▸ **TASK DESCRIPTION**
Please pick up the essay on relationships turned into transactions and keep writing from the end of its final sentence.

▸ **GIVEN TEXT**
————
Why? Because we have converted relationship to transaction, we have commodified it. We have reduced it to a transactional service, rather than a gift.

We’ve all been conditioned by transactional relating so that when someone comes along with a gift, we don’t believe it’s given freely. We don’t believe it comes without strings attached. We think it’s a bribe, meant to manipulate us or coerce us. It’s there to seduce us, just like the ubiquitous mass marketing that we’re bombarded with daily.

So we’re caught in a delusion; we think we’re hip to the hype. Yes, we’ve all grown up with it. We think we’re media literate. But are we? Without raising our awareness of this subtle and sly story, we are inextricably wound in the seductive narrative that casts a consumerist glow on our relationships, on our sex.

Do these storylines resonate?

In traditional heterosexual relationship, women think: “If I give him sex, he’ll love me. Maybe he’ll even marry me.”

This is the classic Disney delusion. An internal narrative that women weave into the fantasy of being rescued and living happily ever after—far from the everyday reality of roll-your-pants-up and wade through the quagmire of uncertainty, instability and deepest abandonment fears. In doing so, we never truly cultivate the courage to assert our voice and request 100 percent of our desire for love, intimacy, connection and—God forbid—sex. Why? So, we don’t have to fear jeopardizing our security and comfort, our personal or social worthiness, including the illusion of perfection.
————
▸ **AVAILABLE DATA**
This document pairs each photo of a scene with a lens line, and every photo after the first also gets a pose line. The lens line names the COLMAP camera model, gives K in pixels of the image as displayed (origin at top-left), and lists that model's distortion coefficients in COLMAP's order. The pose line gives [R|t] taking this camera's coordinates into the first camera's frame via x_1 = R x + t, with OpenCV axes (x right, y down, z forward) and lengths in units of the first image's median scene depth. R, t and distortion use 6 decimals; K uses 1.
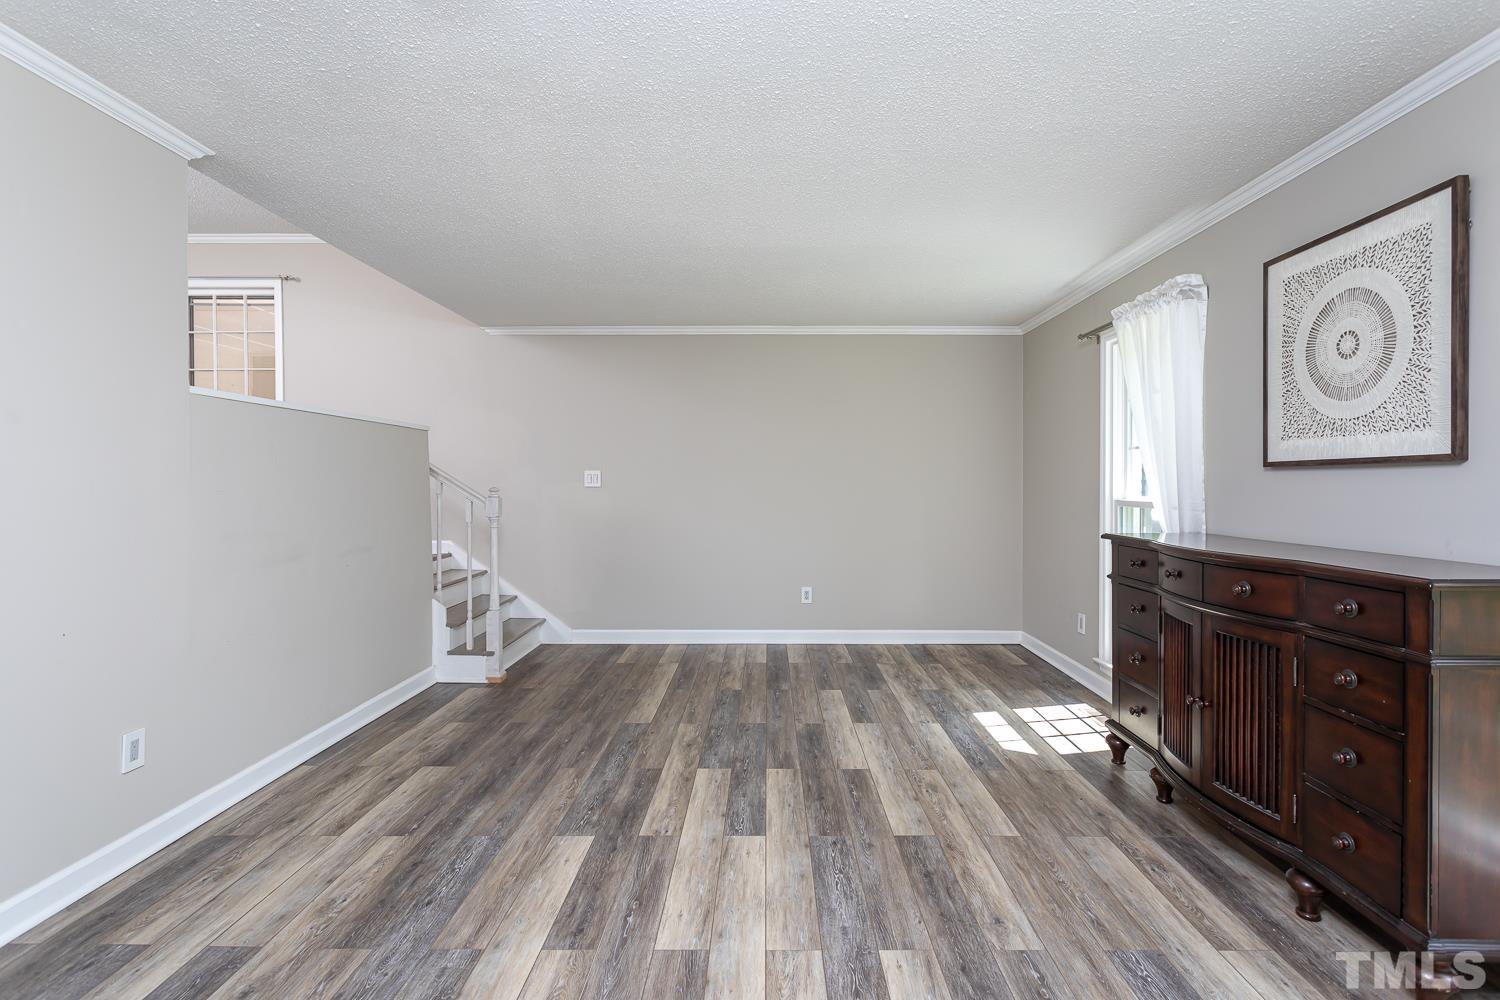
lens RADIAL K [[746.9, 0, 750.7], [0, 746.9, 493.1], [0, 0, 1]] dist [-0.001682, -0.000308]
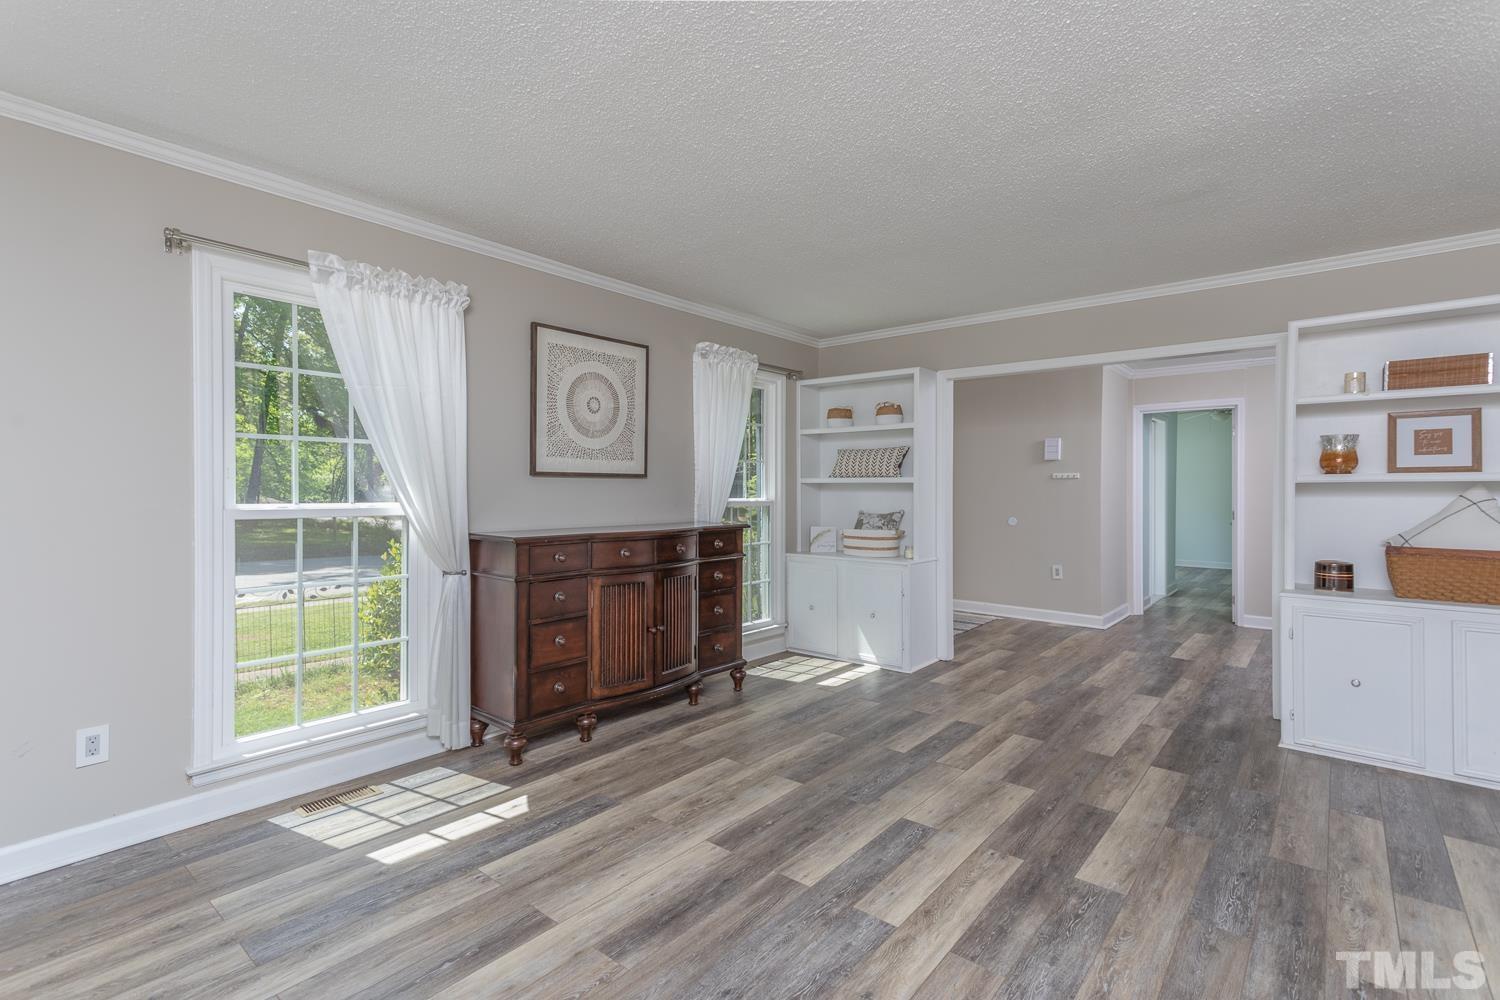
lens RADIAL K [[704.3, 0, 748.0], [0, 704.3, 495.2], [0, 0, 1]] dist [0.026909, 0.001643]
pose [[-0.788900, -0.009813, 0.614443, -0.405476], [0.002677, 0.999808, 0.019405, -0.023351], [-0.614516, 0.016954, -0.788722, 1.834141]]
————
▸ **TASK ANSWER**
Men think: “Oh, if I take her sex, she’ll want to hook me into a real-ationship. Maybe she’ll even rope me into marriage.” This is the story of the archetypal Marlboro Man who doesn’t own anyone and no one owns him. He never has to face his own fear of inadequacy. He refuses to be suffocated by the slow asphyxiation of co-creating specific agreements and heart-centered investments in mindful partnerships. Why? He doesn’t want to hurt her feelings —or feel his own. He’s free to ride off into the sunset, forever unencumbered. It taps deep into the psychic narrative of our rugged, emotionally detached individualistic culture in North America.

But we’ve completely forgotten the gift. We’ve grossly overlooked the simplicity of basic consideration for each other through respect and honoring the sacredness of our gifts. We’ve forgotten the exquisite value of gratitude and appreciation. Collectively, we’ve dulled the polish of urbane social interaction. We’ve guarded our hearts from fully expressing the healing power of universal caring and compassion.

“…people kind of get together and act nice, or maybe they consume together. But joint consumption doesn’t create intimacy. Only joint creativity and gifts create intimacy and connection.” ~ Charles Eisenstein

When we partake in the gift of sex, there’s absolutely nothing to do but say, thank you.

Thank you for being you.
Thank you for sharing your body with me.
Thank you for sharing your most intimate treasure.
Thank you for opening your heart to me.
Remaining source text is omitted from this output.